▶ **ASSIGNED TASK**
Among the lines of the material, copy those that hold the string "bold".

.....

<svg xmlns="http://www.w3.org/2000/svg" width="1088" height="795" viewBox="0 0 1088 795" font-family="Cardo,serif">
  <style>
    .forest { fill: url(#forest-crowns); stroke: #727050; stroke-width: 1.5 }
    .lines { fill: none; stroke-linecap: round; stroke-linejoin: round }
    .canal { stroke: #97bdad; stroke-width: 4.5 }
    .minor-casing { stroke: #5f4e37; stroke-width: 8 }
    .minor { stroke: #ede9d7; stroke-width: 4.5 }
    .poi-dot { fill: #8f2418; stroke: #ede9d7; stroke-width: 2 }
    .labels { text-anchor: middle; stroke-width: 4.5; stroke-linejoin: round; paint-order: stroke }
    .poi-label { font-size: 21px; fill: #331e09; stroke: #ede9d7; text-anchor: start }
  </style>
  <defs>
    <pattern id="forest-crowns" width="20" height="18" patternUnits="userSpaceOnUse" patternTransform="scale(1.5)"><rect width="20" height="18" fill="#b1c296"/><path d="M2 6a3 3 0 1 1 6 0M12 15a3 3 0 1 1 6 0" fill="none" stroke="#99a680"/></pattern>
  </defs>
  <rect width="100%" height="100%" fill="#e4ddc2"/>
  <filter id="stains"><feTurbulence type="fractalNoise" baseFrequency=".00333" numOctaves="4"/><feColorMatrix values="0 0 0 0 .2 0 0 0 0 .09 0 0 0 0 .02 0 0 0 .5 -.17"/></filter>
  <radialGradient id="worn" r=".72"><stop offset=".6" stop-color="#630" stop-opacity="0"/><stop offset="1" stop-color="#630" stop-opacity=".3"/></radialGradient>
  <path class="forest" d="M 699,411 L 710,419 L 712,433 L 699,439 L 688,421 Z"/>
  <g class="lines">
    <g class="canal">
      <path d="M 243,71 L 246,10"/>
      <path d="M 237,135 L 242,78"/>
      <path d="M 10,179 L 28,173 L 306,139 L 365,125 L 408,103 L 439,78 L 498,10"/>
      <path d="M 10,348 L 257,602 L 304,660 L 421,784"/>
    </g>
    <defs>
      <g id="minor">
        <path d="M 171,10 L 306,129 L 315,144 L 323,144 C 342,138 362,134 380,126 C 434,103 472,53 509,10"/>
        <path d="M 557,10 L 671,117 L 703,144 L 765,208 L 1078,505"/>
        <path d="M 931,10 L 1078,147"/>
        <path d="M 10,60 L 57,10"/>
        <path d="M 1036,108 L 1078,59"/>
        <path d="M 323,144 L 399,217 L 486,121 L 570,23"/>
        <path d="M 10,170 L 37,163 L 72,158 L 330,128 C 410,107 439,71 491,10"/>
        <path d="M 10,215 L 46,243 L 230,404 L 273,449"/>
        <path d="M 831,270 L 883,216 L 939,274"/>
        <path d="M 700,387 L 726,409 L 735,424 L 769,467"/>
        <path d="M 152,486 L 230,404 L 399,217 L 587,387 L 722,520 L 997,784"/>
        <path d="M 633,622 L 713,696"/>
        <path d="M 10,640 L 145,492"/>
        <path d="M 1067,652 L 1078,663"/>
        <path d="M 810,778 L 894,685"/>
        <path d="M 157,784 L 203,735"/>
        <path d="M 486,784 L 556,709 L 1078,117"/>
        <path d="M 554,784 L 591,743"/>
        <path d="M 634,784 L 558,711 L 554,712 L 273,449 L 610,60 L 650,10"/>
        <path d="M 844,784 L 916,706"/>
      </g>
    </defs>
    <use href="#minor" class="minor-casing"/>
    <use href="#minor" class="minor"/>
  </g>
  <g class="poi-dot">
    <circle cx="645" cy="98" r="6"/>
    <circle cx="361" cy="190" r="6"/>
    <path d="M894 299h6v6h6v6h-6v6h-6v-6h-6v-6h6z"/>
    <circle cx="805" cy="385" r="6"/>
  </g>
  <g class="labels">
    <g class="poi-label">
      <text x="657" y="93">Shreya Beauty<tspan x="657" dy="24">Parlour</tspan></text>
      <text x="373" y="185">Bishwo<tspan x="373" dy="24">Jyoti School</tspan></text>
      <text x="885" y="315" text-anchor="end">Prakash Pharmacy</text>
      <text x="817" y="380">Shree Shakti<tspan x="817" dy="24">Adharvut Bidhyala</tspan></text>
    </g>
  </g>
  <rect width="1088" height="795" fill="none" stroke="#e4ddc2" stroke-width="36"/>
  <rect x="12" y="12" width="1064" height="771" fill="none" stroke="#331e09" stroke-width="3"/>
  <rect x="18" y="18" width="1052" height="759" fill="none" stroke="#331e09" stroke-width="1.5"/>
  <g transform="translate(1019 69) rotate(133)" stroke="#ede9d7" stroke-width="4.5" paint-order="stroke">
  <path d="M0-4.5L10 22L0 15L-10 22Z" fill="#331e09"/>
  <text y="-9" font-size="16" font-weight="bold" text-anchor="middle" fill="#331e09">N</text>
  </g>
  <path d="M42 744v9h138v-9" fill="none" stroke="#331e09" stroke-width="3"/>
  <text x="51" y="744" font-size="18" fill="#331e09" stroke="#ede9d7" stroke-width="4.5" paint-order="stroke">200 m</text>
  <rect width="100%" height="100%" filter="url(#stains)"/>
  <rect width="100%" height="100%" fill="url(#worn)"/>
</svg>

.....

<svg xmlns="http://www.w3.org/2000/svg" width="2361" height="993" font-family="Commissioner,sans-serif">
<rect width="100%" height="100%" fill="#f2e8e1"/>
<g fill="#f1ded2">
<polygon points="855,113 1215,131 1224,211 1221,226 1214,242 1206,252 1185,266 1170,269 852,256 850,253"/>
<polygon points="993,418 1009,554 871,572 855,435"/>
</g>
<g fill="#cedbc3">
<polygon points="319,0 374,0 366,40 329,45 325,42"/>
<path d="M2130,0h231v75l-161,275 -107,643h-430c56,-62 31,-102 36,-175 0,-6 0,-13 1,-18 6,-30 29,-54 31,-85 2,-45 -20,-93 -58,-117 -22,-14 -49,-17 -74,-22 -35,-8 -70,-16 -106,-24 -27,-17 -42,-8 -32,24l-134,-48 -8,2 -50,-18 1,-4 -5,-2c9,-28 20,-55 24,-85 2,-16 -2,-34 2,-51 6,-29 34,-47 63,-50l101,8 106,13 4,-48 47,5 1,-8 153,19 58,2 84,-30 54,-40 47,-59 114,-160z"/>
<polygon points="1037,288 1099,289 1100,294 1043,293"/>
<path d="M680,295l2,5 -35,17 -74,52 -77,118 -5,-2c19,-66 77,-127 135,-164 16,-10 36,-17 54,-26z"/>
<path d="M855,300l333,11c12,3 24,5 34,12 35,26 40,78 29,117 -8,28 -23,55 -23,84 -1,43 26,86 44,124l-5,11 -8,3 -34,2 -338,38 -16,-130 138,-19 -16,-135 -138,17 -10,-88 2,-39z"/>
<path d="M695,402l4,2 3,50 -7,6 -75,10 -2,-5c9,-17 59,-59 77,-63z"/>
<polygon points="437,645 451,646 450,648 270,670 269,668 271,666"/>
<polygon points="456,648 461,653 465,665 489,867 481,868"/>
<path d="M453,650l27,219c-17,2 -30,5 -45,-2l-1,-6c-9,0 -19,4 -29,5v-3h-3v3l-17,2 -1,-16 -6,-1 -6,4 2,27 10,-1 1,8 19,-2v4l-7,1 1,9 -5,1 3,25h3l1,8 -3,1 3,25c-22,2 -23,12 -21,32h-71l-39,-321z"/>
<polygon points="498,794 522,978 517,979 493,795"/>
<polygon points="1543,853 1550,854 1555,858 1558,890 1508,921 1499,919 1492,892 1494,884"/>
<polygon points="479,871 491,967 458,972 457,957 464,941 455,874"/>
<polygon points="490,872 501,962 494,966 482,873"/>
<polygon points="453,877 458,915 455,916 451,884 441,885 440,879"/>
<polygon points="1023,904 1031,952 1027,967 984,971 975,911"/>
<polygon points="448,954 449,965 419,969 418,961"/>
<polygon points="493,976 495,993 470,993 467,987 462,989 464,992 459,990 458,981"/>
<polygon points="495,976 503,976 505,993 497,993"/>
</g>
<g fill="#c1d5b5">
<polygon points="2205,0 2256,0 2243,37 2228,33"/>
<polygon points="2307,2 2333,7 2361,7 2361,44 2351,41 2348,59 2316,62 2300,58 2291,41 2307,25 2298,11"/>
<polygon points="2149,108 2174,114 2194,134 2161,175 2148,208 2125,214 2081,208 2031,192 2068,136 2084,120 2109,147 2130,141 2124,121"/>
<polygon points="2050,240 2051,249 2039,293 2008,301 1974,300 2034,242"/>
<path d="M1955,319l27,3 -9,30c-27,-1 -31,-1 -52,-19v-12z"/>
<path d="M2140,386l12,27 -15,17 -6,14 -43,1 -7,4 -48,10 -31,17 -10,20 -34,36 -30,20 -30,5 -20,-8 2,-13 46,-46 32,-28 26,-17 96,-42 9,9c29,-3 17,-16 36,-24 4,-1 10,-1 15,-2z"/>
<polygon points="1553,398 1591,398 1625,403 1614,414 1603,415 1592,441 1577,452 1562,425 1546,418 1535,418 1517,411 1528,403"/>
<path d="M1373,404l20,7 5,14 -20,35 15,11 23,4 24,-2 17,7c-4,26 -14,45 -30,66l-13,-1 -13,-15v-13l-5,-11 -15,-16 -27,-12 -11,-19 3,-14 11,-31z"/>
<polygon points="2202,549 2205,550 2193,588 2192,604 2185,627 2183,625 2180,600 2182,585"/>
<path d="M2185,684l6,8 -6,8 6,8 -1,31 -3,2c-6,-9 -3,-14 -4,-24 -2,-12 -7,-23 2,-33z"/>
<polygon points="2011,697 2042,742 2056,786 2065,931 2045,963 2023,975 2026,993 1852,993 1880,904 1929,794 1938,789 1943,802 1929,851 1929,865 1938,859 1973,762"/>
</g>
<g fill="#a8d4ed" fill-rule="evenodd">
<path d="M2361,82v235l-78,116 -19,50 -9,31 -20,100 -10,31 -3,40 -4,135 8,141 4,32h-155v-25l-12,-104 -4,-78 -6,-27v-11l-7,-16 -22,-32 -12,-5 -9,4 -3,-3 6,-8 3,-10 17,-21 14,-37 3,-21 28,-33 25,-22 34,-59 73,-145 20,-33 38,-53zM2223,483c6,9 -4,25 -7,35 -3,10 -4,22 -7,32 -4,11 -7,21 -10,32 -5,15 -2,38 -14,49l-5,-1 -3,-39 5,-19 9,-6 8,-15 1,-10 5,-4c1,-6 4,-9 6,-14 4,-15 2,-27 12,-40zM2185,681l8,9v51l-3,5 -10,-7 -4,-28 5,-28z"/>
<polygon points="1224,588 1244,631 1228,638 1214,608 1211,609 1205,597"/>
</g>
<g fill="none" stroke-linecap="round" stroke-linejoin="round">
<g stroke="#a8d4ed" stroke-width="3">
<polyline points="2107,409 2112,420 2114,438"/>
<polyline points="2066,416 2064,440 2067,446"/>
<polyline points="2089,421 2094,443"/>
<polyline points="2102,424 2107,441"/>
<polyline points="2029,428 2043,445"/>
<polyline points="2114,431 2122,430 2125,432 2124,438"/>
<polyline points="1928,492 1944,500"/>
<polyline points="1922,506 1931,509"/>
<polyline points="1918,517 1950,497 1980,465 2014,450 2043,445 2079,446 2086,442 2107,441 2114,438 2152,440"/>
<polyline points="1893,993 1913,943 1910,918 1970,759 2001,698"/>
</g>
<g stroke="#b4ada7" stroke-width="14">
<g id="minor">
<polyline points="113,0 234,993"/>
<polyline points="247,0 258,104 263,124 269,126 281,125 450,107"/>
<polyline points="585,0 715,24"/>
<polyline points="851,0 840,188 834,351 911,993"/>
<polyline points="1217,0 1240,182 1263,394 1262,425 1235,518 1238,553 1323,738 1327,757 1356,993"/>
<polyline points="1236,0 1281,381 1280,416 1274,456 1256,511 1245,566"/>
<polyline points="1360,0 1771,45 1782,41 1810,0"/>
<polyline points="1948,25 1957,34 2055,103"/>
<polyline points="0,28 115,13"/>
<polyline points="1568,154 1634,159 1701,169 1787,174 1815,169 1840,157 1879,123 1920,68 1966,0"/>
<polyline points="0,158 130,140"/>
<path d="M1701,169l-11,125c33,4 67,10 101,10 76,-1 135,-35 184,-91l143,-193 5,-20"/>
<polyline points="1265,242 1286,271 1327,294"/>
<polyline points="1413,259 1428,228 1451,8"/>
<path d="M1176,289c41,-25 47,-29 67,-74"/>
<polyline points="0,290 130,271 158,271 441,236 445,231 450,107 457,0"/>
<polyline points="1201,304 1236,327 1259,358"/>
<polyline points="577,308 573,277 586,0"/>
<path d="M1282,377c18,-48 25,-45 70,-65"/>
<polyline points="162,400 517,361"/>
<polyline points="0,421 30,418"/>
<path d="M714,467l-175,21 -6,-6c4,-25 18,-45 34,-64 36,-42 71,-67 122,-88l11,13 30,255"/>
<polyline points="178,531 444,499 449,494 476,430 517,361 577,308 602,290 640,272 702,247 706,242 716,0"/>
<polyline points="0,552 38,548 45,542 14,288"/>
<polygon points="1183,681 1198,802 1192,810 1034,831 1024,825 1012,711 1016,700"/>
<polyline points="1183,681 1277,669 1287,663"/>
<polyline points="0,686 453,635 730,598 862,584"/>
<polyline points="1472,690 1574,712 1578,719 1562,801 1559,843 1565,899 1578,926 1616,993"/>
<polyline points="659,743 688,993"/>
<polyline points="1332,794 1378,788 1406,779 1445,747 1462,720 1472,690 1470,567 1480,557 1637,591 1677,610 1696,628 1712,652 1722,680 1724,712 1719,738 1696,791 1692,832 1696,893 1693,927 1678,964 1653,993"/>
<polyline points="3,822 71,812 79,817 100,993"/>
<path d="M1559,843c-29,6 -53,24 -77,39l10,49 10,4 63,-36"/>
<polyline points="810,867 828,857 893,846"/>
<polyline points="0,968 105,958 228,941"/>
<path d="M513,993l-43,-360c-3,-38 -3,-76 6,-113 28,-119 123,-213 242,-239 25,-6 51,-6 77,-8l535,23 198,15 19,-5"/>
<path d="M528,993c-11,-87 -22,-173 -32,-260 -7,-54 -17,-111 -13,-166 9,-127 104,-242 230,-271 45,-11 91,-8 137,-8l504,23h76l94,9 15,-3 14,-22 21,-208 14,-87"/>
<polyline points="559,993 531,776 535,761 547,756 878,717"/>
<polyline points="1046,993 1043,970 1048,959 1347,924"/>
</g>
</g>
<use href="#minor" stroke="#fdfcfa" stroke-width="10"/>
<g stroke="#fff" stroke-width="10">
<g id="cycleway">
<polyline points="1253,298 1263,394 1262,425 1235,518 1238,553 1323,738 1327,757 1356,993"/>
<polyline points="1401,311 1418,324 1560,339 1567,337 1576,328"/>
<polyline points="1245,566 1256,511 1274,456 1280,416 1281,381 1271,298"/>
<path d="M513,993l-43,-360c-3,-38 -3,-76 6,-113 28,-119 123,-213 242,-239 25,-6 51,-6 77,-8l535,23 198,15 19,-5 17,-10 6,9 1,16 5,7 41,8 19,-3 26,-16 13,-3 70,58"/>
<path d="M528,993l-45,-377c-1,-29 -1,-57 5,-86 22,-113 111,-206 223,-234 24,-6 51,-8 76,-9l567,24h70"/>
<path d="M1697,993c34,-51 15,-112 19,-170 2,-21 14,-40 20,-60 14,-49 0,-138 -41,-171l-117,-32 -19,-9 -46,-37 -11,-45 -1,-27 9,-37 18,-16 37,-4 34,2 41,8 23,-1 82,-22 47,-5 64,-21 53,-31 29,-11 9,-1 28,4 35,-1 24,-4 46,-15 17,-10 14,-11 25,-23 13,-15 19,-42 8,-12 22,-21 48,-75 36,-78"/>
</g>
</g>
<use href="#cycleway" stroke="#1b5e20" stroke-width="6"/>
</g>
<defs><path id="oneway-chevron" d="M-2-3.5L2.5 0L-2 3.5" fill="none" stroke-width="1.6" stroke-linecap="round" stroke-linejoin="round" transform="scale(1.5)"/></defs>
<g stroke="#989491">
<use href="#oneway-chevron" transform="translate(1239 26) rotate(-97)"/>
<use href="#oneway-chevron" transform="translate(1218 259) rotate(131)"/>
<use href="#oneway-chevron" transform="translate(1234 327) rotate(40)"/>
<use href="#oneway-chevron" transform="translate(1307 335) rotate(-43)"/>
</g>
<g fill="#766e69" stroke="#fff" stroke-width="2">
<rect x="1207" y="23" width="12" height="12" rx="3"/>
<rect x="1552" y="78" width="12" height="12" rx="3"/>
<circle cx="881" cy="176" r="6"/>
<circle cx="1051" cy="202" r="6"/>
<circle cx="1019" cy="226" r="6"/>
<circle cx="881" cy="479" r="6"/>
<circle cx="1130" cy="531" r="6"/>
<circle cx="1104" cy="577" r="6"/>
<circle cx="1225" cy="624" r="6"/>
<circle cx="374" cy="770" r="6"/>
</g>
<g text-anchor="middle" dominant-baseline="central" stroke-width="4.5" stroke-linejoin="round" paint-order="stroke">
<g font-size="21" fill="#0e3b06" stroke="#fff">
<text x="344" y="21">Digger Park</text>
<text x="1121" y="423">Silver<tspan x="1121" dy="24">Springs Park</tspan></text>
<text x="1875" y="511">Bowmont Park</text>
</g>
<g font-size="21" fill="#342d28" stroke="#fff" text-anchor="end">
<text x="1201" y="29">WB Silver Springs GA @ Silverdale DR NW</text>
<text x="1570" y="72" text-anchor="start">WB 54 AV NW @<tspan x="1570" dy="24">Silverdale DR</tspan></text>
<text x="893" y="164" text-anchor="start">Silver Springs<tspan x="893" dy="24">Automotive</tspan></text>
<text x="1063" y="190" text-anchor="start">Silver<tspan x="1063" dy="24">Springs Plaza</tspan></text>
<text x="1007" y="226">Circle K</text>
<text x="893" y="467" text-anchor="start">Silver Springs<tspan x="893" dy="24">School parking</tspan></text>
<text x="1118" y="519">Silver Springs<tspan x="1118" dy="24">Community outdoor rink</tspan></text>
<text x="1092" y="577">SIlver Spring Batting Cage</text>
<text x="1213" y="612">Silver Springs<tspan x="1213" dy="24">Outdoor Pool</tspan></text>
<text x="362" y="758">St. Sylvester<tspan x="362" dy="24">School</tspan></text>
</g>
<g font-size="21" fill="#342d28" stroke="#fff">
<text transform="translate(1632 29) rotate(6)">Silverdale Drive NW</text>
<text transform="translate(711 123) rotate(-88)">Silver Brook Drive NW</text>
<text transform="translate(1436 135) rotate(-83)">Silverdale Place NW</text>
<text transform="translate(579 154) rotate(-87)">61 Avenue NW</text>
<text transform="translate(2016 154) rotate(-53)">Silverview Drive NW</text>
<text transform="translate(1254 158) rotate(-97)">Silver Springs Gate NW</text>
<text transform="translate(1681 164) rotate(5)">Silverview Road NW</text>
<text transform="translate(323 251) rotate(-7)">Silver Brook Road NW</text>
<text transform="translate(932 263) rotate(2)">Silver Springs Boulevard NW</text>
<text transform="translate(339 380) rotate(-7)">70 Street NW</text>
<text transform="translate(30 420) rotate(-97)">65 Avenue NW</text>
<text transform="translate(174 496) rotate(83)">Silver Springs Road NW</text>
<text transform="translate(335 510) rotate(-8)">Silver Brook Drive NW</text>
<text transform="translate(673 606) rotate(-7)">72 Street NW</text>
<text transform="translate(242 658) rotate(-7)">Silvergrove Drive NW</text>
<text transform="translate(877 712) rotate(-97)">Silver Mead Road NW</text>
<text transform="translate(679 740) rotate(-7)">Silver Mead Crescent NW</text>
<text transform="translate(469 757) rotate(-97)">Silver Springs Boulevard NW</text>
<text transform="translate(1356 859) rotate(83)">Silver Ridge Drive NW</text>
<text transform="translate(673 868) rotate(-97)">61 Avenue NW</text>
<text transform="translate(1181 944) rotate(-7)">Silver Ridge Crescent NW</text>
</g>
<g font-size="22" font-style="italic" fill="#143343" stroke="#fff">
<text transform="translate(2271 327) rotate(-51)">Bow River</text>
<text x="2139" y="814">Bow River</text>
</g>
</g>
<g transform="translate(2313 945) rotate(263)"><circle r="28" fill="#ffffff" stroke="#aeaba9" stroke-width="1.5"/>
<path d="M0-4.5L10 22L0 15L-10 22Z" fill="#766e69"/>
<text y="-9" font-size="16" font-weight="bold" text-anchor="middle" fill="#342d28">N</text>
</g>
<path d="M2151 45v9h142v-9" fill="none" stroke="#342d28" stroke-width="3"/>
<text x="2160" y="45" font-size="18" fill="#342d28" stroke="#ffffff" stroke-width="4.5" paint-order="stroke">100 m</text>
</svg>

.....

▶ **RESPONSE TO THIS TASK**
  <text y="-9" font-size="16" font-weight="bold" text-anchor="middle" fill="#331e09">N</text>
<text y="-9" font-size="16" font-weight="bold" text-anchor="middle" fill="#342d28">N</text>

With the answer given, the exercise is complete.